If you have a wort chiller then I definitely recommend a full volume boil. As stated, you get a much better hop utilization and better sanitation/smaller likelihood of infection. However, when steeping your specialty grains, I would recommend you not steep in the full ~6 gallon volume. I usually steep in about 2 gallons of water and come out fine, regardless of amount of specialty grain. I know many recommend you go about 1.5-2 quarts of water per pound of grain, but I've done it both ways and haven't had any noticeable negative effects. The reason you don't want to steep in a full boil volume is because there aren't enough grains to measurably impact the pH of the water and your pH will end up too high, possibly resulting in tannin extraction and astringent flavors in the finished beer. I always steep in roughly 2 gallons then top off to my full boil volume prior to the boil.

Good luck and brew on!
 
You should also consider that better hop utilization will make a batch more bitter than the recipe intended unless you scale them back slightly.
 
Awesome!

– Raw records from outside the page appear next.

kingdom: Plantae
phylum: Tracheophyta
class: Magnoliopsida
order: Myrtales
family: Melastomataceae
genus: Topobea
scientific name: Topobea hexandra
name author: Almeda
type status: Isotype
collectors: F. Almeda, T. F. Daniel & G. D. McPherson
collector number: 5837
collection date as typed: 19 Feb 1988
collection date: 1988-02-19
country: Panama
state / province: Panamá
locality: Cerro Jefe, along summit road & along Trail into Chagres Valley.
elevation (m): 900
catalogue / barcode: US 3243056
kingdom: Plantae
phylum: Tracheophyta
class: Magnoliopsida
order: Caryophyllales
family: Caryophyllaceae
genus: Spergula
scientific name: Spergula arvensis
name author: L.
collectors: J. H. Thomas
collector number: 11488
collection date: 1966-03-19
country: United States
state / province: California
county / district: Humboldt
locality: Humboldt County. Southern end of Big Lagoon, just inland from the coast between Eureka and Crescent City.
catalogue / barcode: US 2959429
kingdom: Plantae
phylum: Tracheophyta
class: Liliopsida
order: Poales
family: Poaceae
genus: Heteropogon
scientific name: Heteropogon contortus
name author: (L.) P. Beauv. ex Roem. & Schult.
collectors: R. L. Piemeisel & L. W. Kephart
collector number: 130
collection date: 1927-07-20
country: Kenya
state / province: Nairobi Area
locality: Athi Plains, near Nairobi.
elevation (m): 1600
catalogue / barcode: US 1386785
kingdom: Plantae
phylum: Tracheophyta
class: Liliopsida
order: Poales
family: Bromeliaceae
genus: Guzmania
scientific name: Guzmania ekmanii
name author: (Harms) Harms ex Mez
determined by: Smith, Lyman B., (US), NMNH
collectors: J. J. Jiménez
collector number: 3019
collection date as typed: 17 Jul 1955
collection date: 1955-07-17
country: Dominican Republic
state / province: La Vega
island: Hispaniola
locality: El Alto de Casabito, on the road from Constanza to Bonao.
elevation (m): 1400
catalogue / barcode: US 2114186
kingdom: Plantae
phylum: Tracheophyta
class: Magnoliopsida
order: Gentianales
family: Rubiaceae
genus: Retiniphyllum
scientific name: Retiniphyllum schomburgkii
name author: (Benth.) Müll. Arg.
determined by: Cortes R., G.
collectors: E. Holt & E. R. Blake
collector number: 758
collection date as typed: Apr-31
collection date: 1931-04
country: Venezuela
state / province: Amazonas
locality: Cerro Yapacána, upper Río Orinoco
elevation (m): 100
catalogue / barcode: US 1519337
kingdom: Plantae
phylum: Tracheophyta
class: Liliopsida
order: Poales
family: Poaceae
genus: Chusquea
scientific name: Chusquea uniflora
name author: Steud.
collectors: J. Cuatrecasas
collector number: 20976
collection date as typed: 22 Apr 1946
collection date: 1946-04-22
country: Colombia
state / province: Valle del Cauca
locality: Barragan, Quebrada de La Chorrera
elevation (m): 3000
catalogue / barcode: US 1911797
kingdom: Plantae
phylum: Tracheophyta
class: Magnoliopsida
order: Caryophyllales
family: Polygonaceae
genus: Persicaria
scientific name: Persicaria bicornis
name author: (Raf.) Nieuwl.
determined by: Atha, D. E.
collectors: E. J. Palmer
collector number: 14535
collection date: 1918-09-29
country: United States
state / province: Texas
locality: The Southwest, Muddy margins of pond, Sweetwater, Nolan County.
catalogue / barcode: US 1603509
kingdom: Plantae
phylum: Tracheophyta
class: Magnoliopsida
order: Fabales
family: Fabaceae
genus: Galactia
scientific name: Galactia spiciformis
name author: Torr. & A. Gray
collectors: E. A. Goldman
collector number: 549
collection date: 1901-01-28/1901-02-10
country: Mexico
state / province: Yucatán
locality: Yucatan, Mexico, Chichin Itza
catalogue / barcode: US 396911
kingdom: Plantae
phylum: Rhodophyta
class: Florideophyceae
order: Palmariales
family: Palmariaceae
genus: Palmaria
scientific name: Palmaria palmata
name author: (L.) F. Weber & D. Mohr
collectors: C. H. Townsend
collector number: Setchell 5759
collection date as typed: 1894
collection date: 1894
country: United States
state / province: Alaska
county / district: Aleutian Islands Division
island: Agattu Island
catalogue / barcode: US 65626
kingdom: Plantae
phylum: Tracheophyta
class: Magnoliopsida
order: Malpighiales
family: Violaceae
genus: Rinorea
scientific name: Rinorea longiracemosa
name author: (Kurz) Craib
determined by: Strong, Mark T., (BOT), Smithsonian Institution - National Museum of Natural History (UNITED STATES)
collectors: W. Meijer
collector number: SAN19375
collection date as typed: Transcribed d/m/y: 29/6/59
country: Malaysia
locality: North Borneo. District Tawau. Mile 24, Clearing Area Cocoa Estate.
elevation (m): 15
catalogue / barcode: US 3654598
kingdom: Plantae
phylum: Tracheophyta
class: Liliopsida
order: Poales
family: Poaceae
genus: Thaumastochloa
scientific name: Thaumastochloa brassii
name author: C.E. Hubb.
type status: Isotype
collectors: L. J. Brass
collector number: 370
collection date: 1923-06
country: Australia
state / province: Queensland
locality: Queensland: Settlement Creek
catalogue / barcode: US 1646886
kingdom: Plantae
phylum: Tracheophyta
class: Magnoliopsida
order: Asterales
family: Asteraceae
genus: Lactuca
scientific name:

Thank you all for the advice. Also I have a DIPA in secondary now and have dry hopped it with 2 oz of pellet hops. There is a floating layer of hops on my beer and not all of it has settled and some remains suspended. Will cold crashing at the end of my dry hop before I rack to my bottling bucket settle all the hop solids or do I need to filter when siphoning?
 
Filter while siphoning. You can put a paint strainer bag over your siphon, then just try and keep the end in the sweet spot between the layers.